L’Italien se prit à sourire. La bonne humeur de Saint-Amand l’avait gagné ; c’était aussi la première fois qu’il entendait parler du cabaret de la Pomme de pin. La résolution extrême qu’il avait prise cédait peu à peu, non qu’il y renonçât, mais il voulait peut-être jouer cette fois son dernier coup de dé contre le hasard. Le passeux attachait alors sur Saint-Amand un regard épais, ébloui. Le babil bouffon du poëte le plongeait, à son insu, dans le même étonnement naïf que lui eussent causé Tabarin ou Gauthier Garguille.

— Bacchus a rarement trahi Saint-Amand, reprit l’étrange poëte : allons, mon gentilhomme, prenez-moi pour votre guide. Je suis un homme de plume, vous un César ; la cape et l’épée vont bien ensemble ! Encore un coup, ne vous noyez qu’après avoir vu Mariette. En attendant, voguons jusque-là à l’aide de ce brave passeux. Çà, mon laquais Mardochée est déjà loin…

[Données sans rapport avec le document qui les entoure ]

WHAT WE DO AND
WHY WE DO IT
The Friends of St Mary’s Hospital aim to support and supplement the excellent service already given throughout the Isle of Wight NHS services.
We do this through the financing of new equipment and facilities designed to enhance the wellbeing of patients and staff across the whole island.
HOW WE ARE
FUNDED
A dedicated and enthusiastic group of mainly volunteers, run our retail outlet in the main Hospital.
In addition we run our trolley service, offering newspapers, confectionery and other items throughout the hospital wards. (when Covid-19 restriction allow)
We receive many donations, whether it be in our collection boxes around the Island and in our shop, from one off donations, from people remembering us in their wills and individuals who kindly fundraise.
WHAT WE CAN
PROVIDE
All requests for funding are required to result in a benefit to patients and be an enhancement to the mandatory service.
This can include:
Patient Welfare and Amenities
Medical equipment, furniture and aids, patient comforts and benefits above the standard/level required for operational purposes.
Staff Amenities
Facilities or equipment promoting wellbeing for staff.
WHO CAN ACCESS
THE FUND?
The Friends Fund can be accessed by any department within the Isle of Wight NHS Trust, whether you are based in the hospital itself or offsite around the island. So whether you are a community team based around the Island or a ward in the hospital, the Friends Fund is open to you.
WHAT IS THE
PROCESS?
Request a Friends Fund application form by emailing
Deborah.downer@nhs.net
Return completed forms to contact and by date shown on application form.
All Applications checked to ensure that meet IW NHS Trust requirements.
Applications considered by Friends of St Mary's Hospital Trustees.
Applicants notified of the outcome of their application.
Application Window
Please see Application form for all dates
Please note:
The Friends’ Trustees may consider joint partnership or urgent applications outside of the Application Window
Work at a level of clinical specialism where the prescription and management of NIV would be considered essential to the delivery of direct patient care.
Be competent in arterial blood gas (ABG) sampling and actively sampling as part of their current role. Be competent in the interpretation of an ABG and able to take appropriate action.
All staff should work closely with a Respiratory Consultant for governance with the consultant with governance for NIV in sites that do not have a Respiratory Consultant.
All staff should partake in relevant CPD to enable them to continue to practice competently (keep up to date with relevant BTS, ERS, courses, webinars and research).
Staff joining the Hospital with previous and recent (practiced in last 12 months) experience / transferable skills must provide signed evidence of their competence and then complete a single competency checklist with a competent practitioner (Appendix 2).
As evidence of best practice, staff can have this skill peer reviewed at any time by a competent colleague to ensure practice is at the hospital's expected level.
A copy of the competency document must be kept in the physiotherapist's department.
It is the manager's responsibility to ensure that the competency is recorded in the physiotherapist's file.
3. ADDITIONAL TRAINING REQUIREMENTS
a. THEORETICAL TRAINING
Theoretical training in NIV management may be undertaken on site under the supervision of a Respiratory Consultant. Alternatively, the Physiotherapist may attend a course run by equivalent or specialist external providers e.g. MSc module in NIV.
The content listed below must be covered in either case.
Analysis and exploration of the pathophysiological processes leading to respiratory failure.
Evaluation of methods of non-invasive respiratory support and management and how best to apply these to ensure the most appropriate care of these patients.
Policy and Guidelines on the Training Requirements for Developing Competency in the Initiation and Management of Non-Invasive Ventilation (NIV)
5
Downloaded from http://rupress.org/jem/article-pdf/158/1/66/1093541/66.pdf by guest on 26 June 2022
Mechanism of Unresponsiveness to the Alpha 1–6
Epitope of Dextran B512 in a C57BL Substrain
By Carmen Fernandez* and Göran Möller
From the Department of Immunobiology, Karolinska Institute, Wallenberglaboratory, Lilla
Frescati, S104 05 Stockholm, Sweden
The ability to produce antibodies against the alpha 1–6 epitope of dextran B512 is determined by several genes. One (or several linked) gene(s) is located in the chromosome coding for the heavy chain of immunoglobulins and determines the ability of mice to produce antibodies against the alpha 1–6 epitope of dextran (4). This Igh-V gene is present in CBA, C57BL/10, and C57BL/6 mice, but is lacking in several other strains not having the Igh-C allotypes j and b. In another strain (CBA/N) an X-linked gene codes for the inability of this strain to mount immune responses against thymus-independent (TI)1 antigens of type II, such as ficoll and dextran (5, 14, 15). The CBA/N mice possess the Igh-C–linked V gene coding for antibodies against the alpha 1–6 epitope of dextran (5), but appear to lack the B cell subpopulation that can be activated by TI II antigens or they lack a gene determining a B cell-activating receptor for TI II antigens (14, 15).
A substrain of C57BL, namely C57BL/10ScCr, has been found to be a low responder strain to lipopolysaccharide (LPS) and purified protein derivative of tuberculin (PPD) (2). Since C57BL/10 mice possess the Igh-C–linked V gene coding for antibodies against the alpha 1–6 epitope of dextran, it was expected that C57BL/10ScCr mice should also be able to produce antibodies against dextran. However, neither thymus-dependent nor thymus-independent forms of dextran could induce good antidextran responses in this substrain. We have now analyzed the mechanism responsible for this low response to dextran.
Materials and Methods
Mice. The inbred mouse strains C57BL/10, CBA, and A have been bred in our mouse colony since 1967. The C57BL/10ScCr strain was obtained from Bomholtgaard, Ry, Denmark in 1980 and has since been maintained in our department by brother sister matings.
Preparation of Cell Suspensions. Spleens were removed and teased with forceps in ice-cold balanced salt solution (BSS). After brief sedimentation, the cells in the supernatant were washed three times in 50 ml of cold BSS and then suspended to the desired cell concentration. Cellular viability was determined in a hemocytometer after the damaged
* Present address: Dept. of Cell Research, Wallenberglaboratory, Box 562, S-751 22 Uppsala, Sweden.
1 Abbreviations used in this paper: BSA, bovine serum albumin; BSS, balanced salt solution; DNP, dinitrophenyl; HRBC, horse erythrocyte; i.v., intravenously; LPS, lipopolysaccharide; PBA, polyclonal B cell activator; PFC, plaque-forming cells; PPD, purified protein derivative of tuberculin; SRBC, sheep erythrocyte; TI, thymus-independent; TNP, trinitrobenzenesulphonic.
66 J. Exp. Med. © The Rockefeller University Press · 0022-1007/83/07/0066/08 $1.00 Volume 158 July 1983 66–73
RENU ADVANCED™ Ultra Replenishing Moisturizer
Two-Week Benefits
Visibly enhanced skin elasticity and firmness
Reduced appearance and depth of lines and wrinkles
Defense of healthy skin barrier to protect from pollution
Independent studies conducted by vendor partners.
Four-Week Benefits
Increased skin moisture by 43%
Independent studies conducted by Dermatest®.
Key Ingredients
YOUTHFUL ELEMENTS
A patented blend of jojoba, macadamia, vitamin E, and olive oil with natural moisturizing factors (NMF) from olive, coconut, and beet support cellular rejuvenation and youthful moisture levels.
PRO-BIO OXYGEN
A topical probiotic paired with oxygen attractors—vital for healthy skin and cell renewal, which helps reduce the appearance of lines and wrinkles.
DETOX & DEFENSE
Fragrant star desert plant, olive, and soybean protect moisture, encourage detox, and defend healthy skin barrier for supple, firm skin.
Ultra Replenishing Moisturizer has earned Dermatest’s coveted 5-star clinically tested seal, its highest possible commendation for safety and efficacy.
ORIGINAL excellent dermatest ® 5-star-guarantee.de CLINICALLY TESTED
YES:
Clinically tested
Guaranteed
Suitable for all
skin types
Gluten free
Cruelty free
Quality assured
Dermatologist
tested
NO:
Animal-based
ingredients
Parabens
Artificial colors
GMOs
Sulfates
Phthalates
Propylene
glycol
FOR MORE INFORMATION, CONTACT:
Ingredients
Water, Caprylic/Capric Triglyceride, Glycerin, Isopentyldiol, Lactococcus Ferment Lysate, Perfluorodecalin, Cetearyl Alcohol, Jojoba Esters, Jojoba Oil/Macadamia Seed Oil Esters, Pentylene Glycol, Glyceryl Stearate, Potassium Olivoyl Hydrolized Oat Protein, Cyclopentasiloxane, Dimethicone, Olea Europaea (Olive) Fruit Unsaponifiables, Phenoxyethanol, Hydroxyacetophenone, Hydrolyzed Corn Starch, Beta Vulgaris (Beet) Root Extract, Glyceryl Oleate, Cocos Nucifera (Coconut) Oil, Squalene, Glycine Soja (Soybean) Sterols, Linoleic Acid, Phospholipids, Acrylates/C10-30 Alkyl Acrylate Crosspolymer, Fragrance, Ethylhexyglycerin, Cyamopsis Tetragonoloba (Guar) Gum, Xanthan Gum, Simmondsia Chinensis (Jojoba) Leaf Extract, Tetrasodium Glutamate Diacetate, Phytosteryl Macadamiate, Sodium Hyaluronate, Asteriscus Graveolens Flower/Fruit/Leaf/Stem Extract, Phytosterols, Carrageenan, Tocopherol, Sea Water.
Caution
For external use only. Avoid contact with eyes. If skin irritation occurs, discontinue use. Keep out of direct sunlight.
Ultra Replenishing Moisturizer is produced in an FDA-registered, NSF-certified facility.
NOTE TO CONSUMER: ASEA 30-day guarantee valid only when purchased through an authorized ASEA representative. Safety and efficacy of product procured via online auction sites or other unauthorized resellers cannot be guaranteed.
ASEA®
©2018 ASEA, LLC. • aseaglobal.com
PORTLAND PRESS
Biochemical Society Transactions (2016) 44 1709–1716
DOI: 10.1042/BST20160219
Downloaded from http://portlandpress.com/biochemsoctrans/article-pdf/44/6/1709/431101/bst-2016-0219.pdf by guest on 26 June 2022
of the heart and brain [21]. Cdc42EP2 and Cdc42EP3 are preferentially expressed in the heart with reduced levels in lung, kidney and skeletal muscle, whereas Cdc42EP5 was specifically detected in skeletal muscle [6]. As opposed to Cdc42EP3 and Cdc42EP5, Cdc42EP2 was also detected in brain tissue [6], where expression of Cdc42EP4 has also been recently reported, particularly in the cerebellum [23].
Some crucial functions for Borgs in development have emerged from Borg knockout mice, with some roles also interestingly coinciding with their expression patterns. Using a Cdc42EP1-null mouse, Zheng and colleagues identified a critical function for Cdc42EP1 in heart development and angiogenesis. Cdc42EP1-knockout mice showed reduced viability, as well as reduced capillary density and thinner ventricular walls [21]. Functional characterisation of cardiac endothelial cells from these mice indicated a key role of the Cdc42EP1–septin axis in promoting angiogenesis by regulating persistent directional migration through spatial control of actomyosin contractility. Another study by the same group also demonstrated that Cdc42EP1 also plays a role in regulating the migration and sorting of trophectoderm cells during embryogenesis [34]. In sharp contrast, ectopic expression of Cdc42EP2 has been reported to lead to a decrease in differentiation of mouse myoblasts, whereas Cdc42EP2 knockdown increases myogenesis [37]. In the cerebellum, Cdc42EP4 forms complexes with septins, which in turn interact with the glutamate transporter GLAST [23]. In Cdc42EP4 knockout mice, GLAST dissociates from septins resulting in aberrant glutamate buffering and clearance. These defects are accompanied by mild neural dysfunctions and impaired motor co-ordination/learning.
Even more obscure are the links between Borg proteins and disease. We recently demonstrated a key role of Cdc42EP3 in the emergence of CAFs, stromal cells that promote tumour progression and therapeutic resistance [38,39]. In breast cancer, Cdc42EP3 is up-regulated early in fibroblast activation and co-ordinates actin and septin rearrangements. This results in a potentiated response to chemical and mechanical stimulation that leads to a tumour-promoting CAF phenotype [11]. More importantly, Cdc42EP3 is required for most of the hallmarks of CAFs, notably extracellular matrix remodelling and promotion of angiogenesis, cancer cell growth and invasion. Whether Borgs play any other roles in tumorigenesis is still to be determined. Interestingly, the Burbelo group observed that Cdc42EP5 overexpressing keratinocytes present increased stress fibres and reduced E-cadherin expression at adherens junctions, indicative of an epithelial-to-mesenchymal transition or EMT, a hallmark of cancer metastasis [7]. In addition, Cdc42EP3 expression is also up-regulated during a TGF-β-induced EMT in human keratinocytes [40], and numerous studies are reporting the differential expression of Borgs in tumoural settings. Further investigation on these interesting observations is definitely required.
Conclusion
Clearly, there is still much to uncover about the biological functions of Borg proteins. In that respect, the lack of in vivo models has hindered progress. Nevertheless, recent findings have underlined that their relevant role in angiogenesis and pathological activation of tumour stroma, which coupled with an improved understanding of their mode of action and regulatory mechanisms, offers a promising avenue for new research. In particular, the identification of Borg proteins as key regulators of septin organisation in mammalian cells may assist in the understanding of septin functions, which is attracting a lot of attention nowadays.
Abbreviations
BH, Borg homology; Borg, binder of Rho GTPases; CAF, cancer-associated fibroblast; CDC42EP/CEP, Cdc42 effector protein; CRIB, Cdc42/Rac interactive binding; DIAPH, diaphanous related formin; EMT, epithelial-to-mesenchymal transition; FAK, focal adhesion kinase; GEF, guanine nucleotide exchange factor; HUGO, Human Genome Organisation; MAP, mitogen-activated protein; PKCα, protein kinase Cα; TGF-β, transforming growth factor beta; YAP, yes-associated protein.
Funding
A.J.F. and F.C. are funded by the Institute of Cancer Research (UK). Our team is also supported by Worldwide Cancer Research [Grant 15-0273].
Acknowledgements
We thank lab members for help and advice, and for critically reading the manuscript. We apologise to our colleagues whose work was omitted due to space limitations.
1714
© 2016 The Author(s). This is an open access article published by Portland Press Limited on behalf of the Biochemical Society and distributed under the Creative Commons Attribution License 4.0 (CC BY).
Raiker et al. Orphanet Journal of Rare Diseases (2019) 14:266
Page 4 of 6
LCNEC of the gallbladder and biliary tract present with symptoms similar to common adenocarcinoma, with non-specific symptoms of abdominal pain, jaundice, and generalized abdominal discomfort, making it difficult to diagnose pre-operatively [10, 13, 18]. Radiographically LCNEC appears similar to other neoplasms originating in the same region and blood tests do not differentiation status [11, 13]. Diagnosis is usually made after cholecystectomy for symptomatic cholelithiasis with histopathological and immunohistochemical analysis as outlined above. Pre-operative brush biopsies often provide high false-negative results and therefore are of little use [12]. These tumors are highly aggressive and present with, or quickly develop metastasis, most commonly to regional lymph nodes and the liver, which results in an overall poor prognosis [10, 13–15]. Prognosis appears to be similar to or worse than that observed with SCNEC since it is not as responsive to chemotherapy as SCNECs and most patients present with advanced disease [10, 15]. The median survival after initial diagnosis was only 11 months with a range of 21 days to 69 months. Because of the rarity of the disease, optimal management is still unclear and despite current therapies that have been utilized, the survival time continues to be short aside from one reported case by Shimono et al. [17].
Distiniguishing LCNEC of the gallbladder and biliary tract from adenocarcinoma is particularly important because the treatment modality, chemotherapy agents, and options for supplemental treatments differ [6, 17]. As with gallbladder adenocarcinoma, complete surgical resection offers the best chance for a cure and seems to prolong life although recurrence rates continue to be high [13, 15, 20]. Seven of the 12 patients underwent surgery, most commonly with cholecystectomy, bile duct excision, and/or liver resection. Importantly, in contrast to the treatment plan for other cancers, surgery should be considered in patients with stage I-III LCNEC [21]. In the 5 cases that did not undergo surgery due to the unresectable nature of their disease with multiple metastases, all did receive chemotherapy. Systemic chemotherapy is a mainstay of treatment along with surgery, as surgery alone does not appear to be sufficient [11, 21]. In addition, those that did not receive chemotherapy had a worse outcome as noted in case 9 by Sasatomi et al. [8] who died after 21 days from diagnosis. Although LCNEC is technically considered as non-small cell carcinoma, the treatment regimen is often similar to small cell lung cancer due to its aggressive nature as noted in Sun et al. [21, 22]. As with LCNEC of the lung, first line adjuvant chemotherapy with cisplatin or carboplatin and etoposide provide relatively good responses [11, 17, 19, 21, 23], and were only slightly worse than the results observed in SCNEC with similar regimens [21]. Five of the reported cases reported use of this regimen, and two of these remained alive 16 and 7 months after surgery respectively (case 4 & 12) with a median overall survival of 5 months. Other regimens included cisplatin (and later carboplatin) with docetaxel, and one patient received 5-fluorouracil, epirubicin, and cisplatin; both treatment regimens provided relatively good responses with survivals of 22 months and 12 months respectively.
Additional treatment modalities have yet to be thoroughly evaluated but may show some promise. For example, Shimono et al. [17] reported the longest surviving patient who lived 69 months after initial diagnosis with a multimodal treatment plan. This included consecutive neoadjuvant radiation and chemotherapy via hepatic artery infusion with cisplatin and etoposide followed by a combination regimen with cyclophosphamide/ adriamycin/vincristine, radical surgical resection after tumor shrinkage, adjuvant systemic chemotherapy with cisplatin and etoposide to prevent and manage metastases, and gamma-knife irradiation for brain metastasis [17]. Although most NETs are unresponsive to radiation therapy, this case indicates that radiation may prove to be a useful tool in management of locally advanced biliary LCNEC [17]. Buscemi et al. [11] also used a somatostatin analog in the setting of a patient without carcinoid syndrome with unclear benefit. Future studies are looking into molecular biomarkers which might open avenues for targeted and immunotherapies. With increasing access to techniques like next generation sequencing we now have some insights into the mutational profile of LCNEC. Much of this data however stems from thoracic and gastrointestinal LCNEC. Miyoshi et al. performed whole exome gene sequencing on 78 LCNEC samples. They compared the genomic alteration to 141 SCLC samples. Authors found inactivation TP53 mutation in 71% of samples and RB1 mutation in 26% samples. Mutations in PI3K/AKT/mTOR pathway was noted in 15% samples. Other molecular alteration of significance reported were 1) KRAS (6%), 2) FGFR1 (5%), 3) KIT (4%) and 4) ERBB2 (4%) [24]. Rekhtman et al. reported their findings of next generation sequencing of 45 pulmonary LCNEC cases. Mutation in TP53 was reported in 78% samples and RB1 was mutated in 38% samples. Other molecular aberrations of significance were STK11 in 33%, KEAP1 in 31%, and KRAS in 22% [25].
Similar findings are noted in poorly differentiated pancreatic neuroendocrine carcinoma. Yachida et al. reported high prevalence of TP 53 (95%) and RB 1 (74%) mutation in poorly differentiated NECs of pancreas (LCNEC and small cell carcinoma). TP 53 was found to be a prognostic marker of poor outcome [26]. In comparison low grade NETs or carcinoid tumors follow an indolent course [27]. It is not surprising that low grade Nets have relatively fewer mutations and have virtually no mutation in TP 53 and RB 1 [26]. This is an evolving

Et comme l’étranger semblait encore hésiter :

— Ce n’est pas, reprit le poëte, un fils de la Gascogne que j’inviterais, croyez-le. Mais à votre teint, j’ai vu tout de suite que j’avais affaire à un enfant d’Espagne ou d’Italie. Or, ces deux pays sont les deux seuls créanciers que je reconnaisse. Nous autres poètes, nous leur empruntons beaucoup.

L’inconnu s’inclina et salua Saint-Amand d’un air railleur.

— Eh bien ! vous êtes décidé ?

— À découvrir par tous les moyens ce que je cherche, reprit l’Italien en attachant un regard fixe sur maître Gérard. Peut-être m’instruirai-je à la taverne de la Pomme de pin.

— Maître Caron, poursuivit Saint-Amand en s’adressant au passeux, songe à bien mener ta barque. Tu nous descendras, ce gentilhomme et moi, au pont Marie… Le cabaret de maître Philippe fait l’angle du quai des Ormes.

— Suffit, dit Gérard, ce n’est pas d’aujourd’hui que je connais la Pomme de pin. Seulement mon maître, ajouta à voix basse le passeux à l’Italien, ayez en ce lieu la bouche close ; observez-vous-y, c’est essentiel.

La barque fendit la Seine, et atteignit vite les arches noires du pont Marie…

Le poëte et l’inconnu sautèrent à terre ; à droite, devant eux, brillait un grand fallot retenu au mur par un bras de bois peint en rouge.

C’était l’enseigne du cabaret de la Pomme de pin.

Comme ils abordaient ce seuil renommé, l’Italien et son compagnon entrevirent dans l’ombre un cavalier de moyenne taille, muché jusqu’aux yeux dans sa cape ; il s’arrêta devant une petite porte basse, tira une clef de la poche de son pourpoint, et se glissa prestement dans l’allée de maître Philippe Gruyn.

— Bravo ! murmura Saint-Amand, voilà quelque bachelier qui fait son siège ! Avec Mariette, le cabaret ne doit point chômer. Entrons.

  1. Tous ces héros ont été célébrés par Saint-Amand dans ses vers.